Le loyer, les charges et l’image du parc social
Le millésime 2025 a interrogé les ménages sur la perception du loyer, les impayés et l’image du logement social et de ses habitants. Ces dimensions comptent : un loyer perçu comme juste et un habitat valorisé renforcent le lien entre bailleur et locataire.
Pour un organisme HLM, distinguer la satisfaction liée au logement de l’inquiétude liée au budget permet de cibler l’action : accompagnement social d’un côté, entretien et services de l’autre.
Ce que la moyenne peut masquer
Un taux de satisfaction de 80 % ne doit pas faire oublier la minorité insatisfaite, souvent concentrée sur des résidences ou des problématiques précises : entretien des parties communes, tranquillité, délais de traitement des demandes. La moyenne nationale lisse des situations très contrastées d’un patrimoine à l’autre.

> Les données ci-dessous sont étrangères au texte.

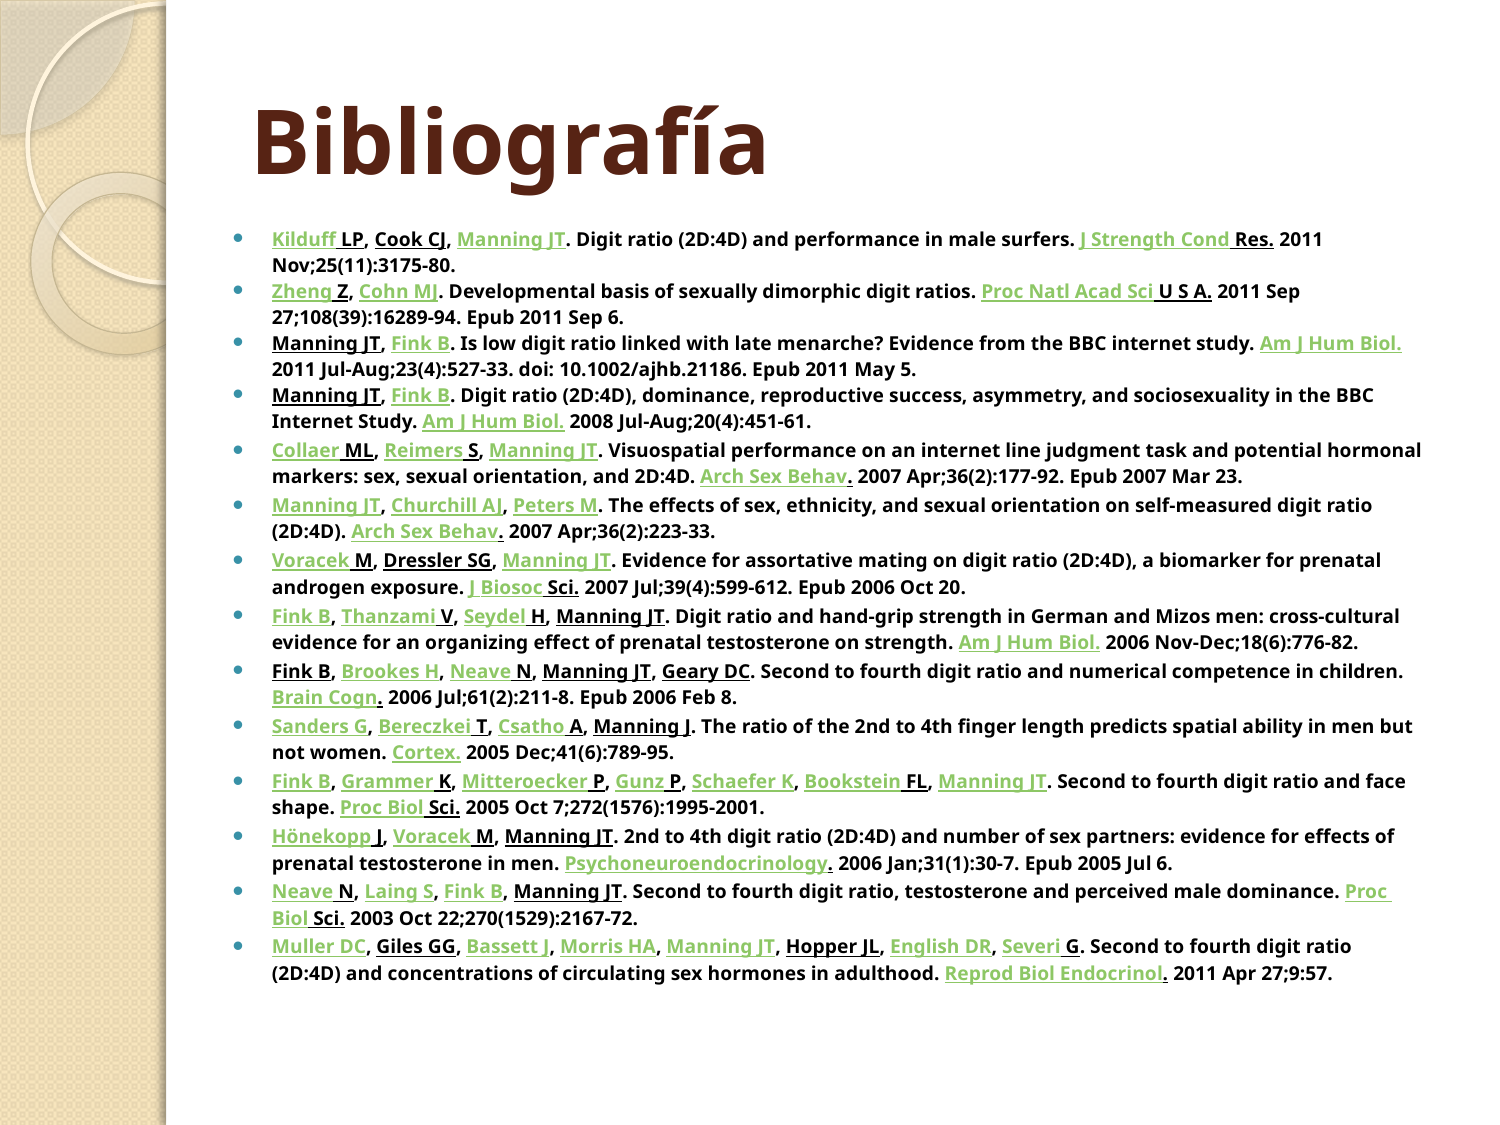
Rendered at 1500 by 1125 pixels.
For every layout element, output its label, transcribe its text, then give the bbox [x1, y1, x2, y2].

list Kilduff LP, Cook CJ, Manning JT. Digit ratio (2D:4D) and performance in male surfers. J Strength Cond Res. 2011 Nov;25(11):3175-80. Zheng Z, Cohn MJ. Developmental basis of sexually dimorphic digit ratios. Proc Natl Acad Sci U S A. 2011 Sep 27;108(39):16289-94. Epub 2011 Sep 6. Manning JT, Fink B. Is low digit ratio linked with late menarche? Evidence from the BBC internet study. Am J Hum Biol. 2011 Jul-Aug;23(4):527-33. doi: 10.1002/ajhb.21186. Epub 2011 May 5. Manning JT, Fink B. Digit ratio (2D:4D), dominance, reproductive success, asymmetry, and sociosexuality in the BBC Internet Study. Am J Hum Biol. 2008 Jul-Aug;20(4):451-61. Collaer ML, Reimers S, Manning JT. Visuospatial performance on an internet line judgment task and potential hormonal markers: sex, sexual orientation, and 2D:4D. Arch Sex Behav. 2007 Apr;36(2):177-92. Epub 2007 Mar 23. Manning JT, Churchill AJ, Peters M. The effects of sex, ethnicity, and sexual orientation on self-measured digit ratio (2D:4D). Arch Sex Behav. 2007 Apr;36(2):223-33. Voracek M, Dressler SG, Manning JT. Evidence for assortative mating on digit ratio (2D:4D), a biomarker for prenatal androgen exposure. J Biosoc Sci. 2007 Jul;39(4):599-612. Epub 2006 Oct 20. Fink B, Thanzami V, Seydel H, Manning JT. Digit ratio and hand-grip strength in German and Mizos men: cross-cultural evidence for an organizing effect of prenatal testosterone on strength. Am J Hum Biol. 2006 Nov-Dec;18(6):776-82. Fink B, Brookes H, Neave N, Manning JT, Geary DC. Second to fourth digit ratio and numerical competence in children. Brain Cogn. 2006 Jul;61(2):211-8. Epub 2006 Feb 8. Sanders G, Bereczkei T, Csatho A, Manning J. The ratio of the 2nd to 4th finger length predicts spatial ability in men but not women. Cortex. 2005 Dec;41(6):789-95. Fink B, Grammer K, Mitteroecker P, Gunz P, Schaefer K, Bookstein FL, Manning JT. Second to fourth digit ratio and face shape. Proc Biol Sci. 2005 Oct 7;272(1576):1995-2001. Hönekopp J, Voracek M, Manning JT. 2nd to 4th digit ratio (2D:4D) and number of sex partners: evidence for effects of prenatal testosterone in men. Psychoneuroendocrinology. 2006 Jan;31(1):30-7. Epub 2005 Jul 6. Neave N, Laing S, Fink B, Manning JT. Second to fourth digit ratio, testosterone and perceived male dominance. Proc Biol Sci. 2003 Oct 22;270(1529):2167-72. Muller DC, Giles GG, Bassett J, Morris HA, Manning JT, Hopper JL, English DR, Severi G. Second to fourth digit ratio (2D:4D) and concentrations of circulating sex hormones in adulthood. Reprod Biol Endocrinol. 2011 Apr 27;9:57. [206, 219, 1437, 1008]
title Bibliografía [235, 45, 1466, 233]
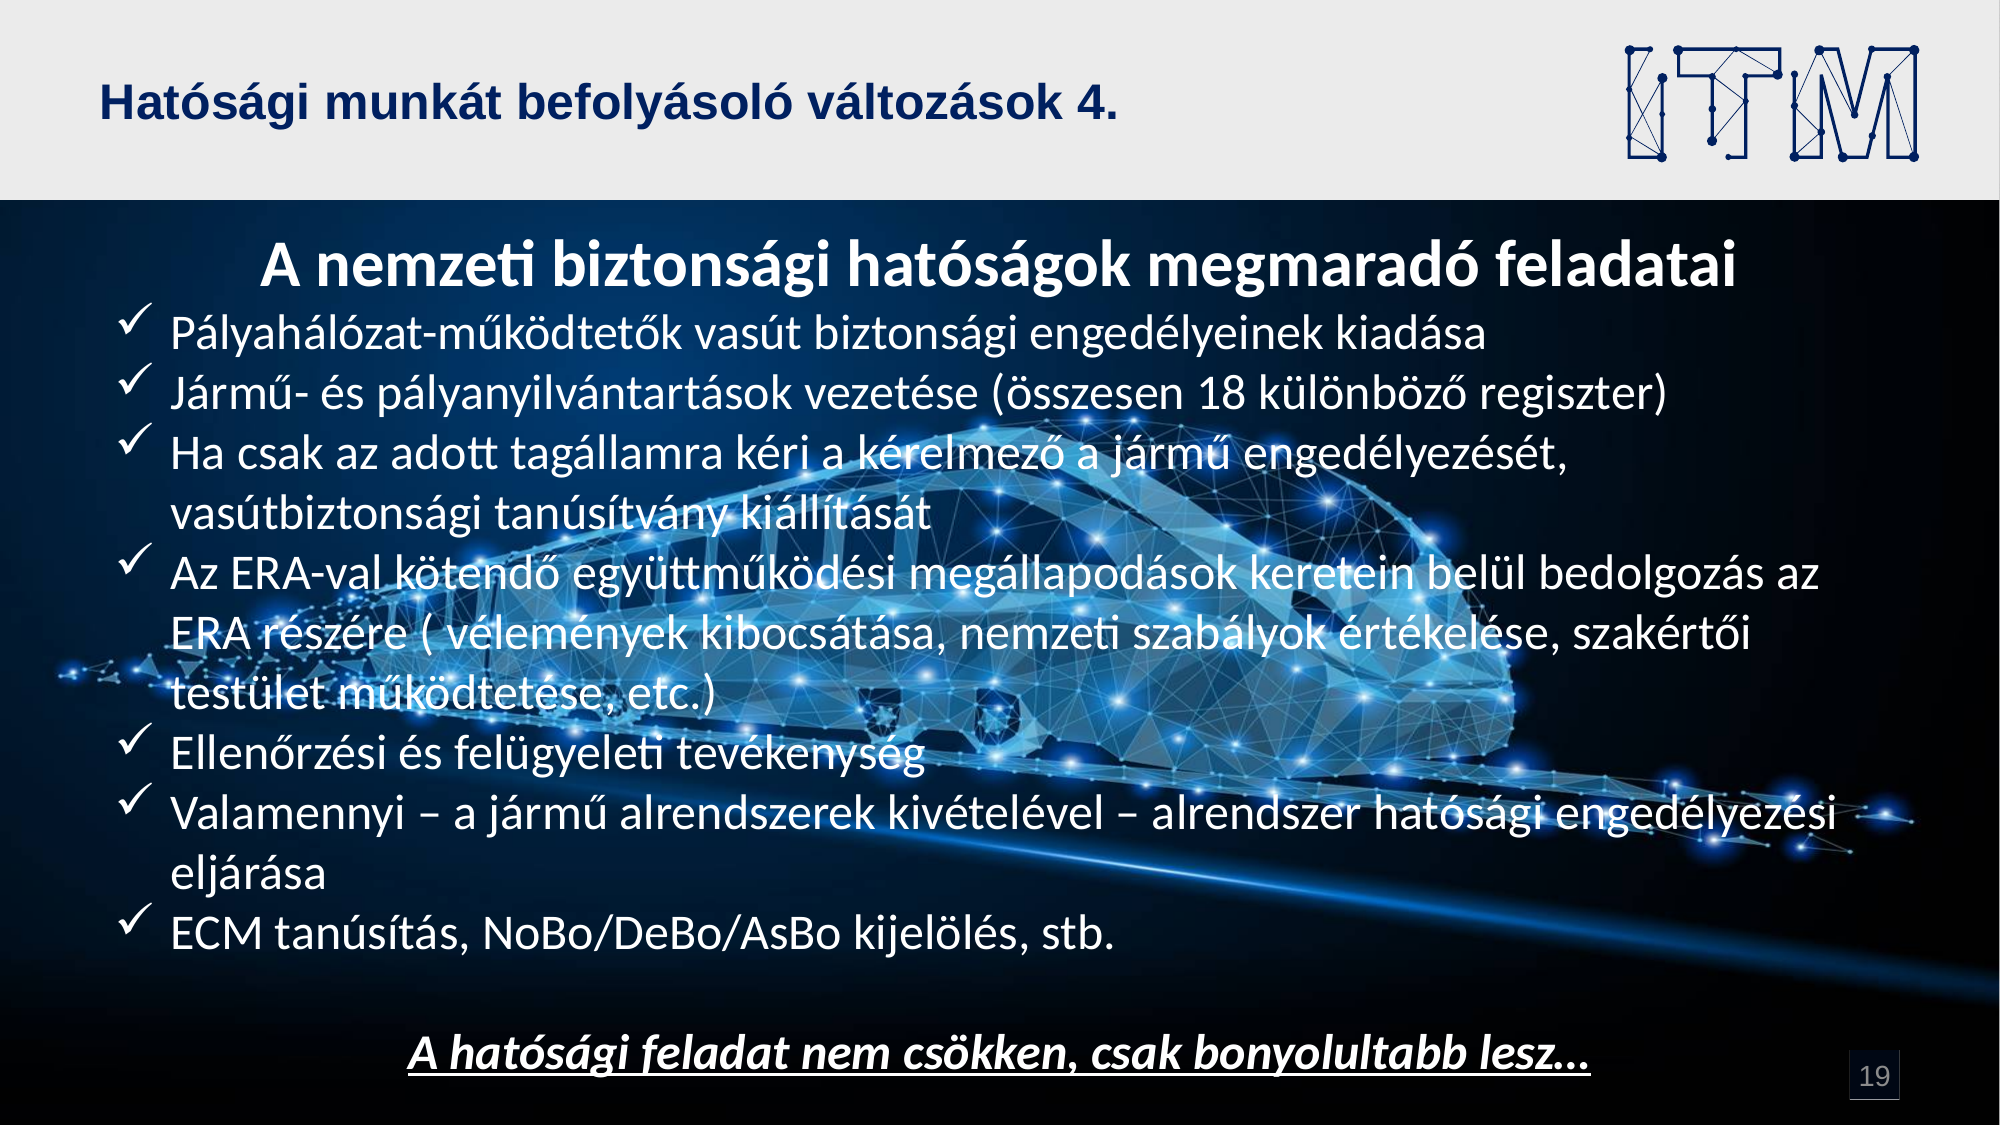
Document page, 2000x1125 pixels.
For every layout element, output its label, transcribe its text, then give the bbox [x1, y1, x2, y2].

text_box [1672, 45, 1783, 161]
text_box [1789, 44, 1920, 163]
title Hatósági munkát befolyásoló változások 4. [99, 24, 1900, 175]
text_box A nemzeti biztonsági hatóságok megmaradó feladatai Pályahálózat-működtetők vasút biztonsági engedélyeinek kiadása Jármű- és pályanyilvántartások vezetése (összesen 18 különböző regiszter) Ha csak az adott tagállamra kéri a kérelmező a jármű engedélyezését, vasútbiztonsági tanúsítvány kiállítását Az ERA-val kötendő együttműködési megállapodások keretein belül bedolgozás az ERA részére ( vélemények kibocsátása, nemzeti szabályok értékelése, szakértői testület működtetése, etc.) Ellenőrzési és felügyeleti tevékenység Valamennyi – a jármű alrendszerek kivételével – alrendszer hatósági engedélyezési eljárása ECM tanúsítás, NoBo/DeBo/AsBo kijelölés, stb. A hatósági feladat nem csökken, csak bonyolultabb lesz… [99, 212, 1900, 1123]
text_box [1624, 45, 1668, 163]
picture [0, 200, 2000, 1125]
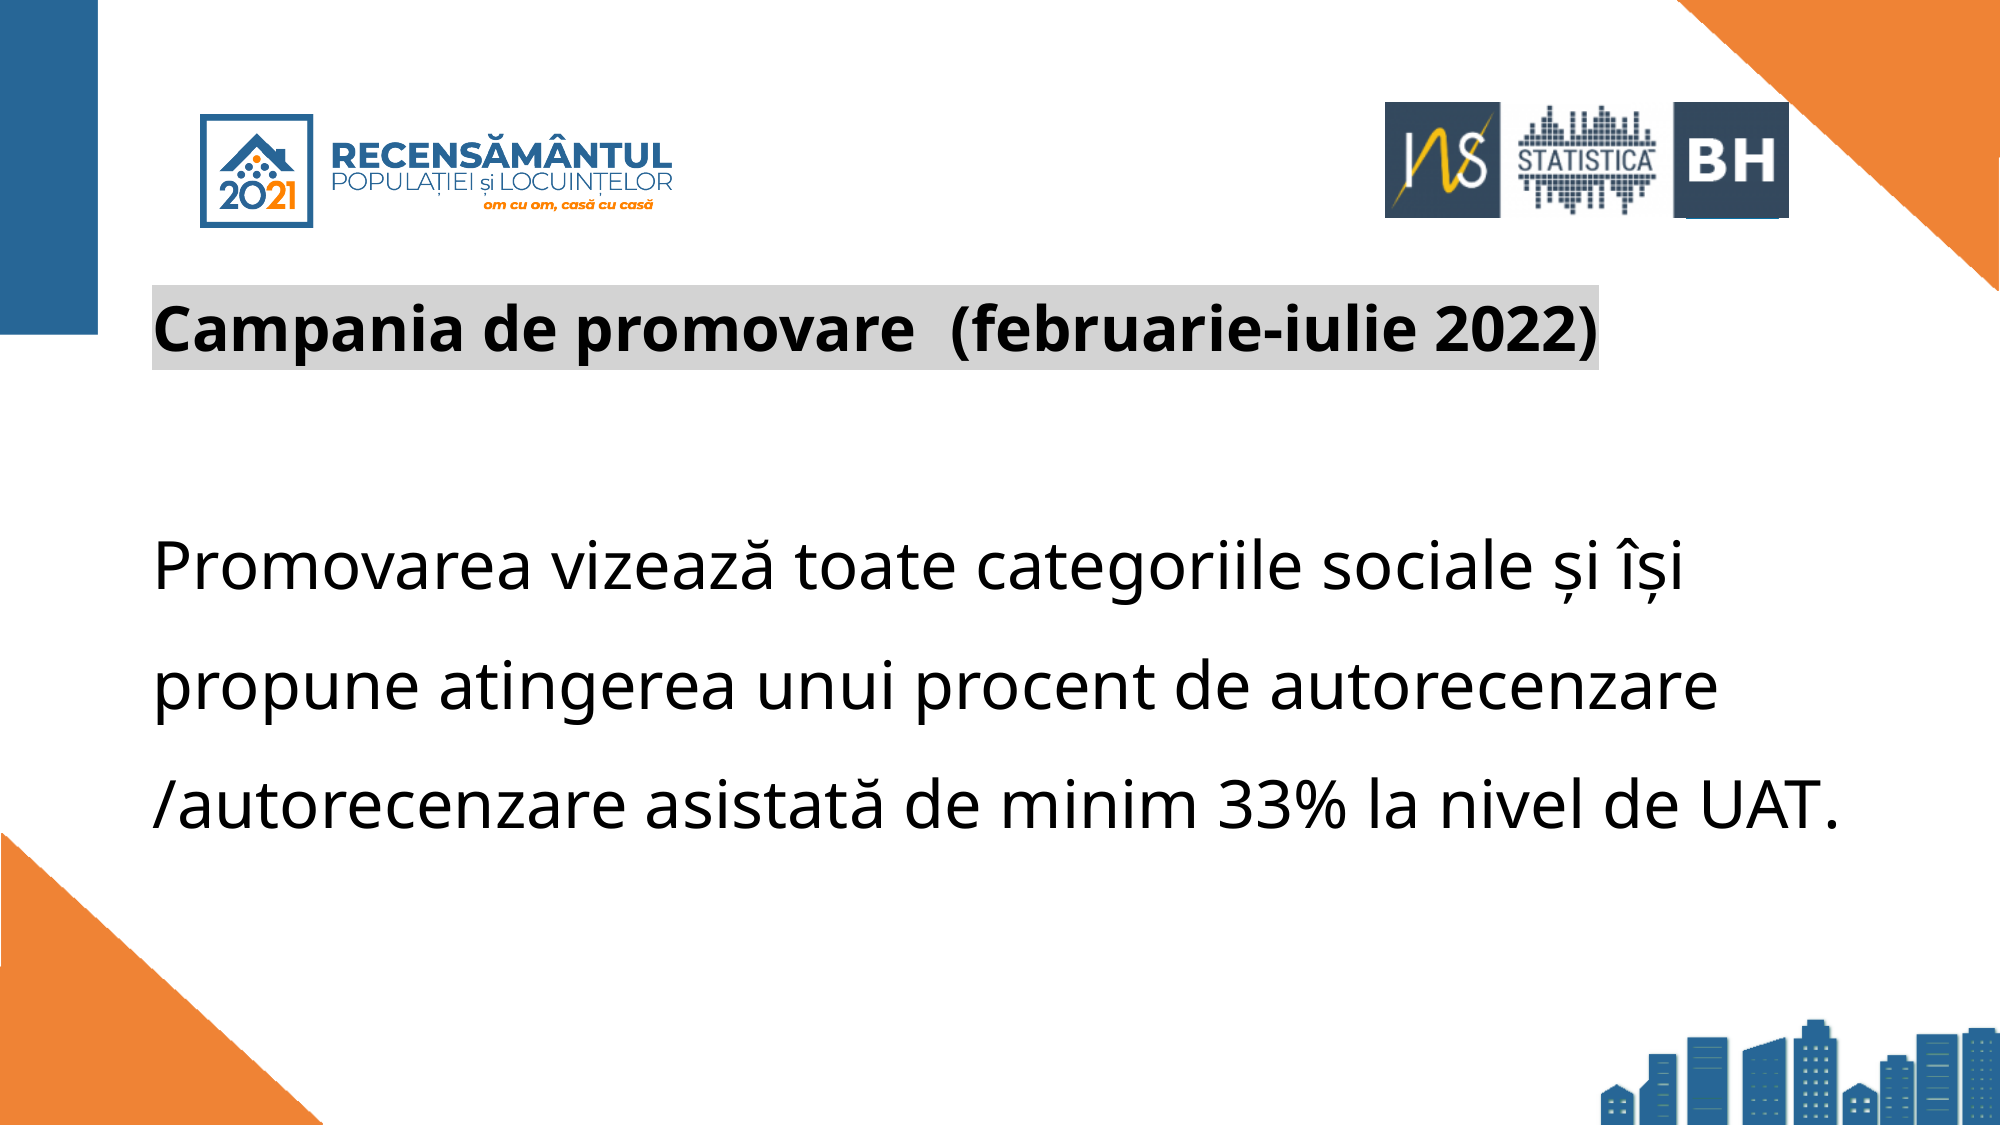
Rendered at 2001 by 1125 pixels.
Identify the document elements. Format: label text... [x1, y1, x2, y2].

title Campania de promovare (februarie-iulie 2022) [137, 276, 1863, 458]
picture [200, 114, 672, 228]
list Promovarea vizează toate categoriile sociale şi îşi propune atingerea unui procent de autorecenzare /autorecenzare asistată de minim 33% la nivel de UAT. [137, 474, 1863, 1014]
picture [1385, 102, 1789, 218]
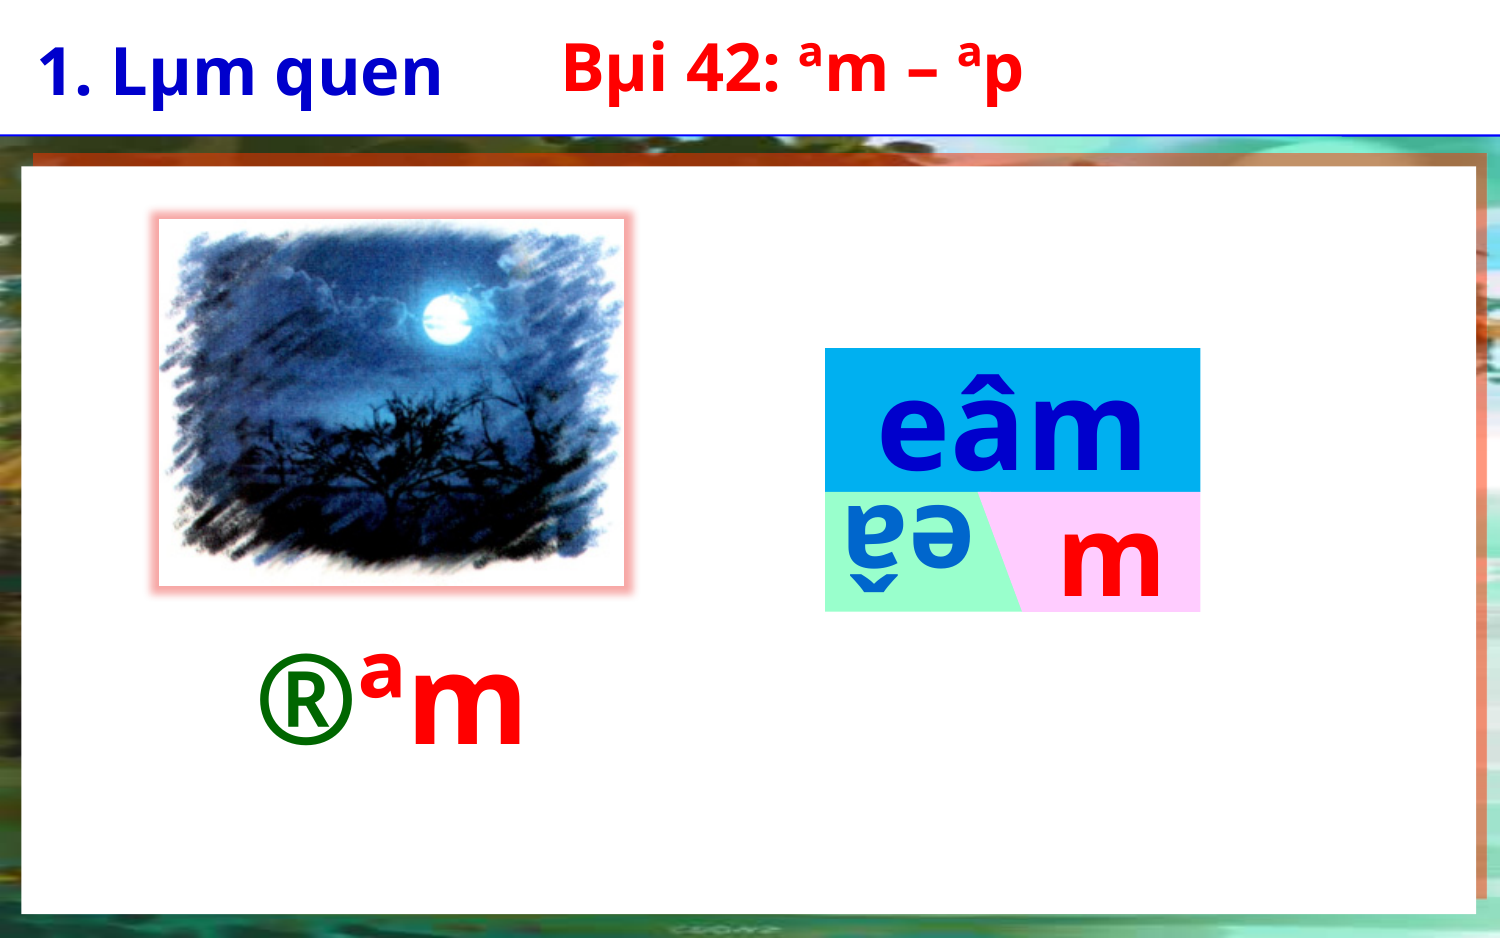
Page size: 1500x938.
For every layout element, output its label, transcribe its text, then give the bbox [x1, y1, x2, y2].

picture [0, 135, 1500, 938]
text_box Bµi 42: ªm – ªp­ [417, 17, 1168, 112]
text_box 1. Lµm quen [21, 21, 500, 116]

C’est précisément là que se joue l’utilité d’une mesure fine : une satisfaction élevée en agrégé peut coexister avec des points noirs localisés qui, non traités, alimentent les tensions.
Mesurer pour agir auprès des locataires
Objectiver la satisfaction à l’échelle d’un bailleur suppose un échantillon représentatif et une méthode robuste, au-delà de l’enquête nationale. C’est le sens des dispositifs d’enquête de satisfaction des usagers que l’Institut Quorum met au service des organismes et des collectivités.
Ces travaux prolongent nos analyses sur le logement et sur l’adaptation des logements au vieillissement, deux enjeux qui pèsent directement sur le vécu des locataires.
Ce qu’il faut retenir
Le parc social tient sa promesse de qualité perçue, avec une satisfaction stable autour de 80 %. Mais la montée des difficultés de fin de mois, à 64 % des ménages, déplace le risque du logement vers le pouvoir d’achat. Pour les bailleurs, l’enjeu est d’écouter finement pour distinguer ce qui relève de l’habitat de ce qui relève du budget, et d’agir sur chacun.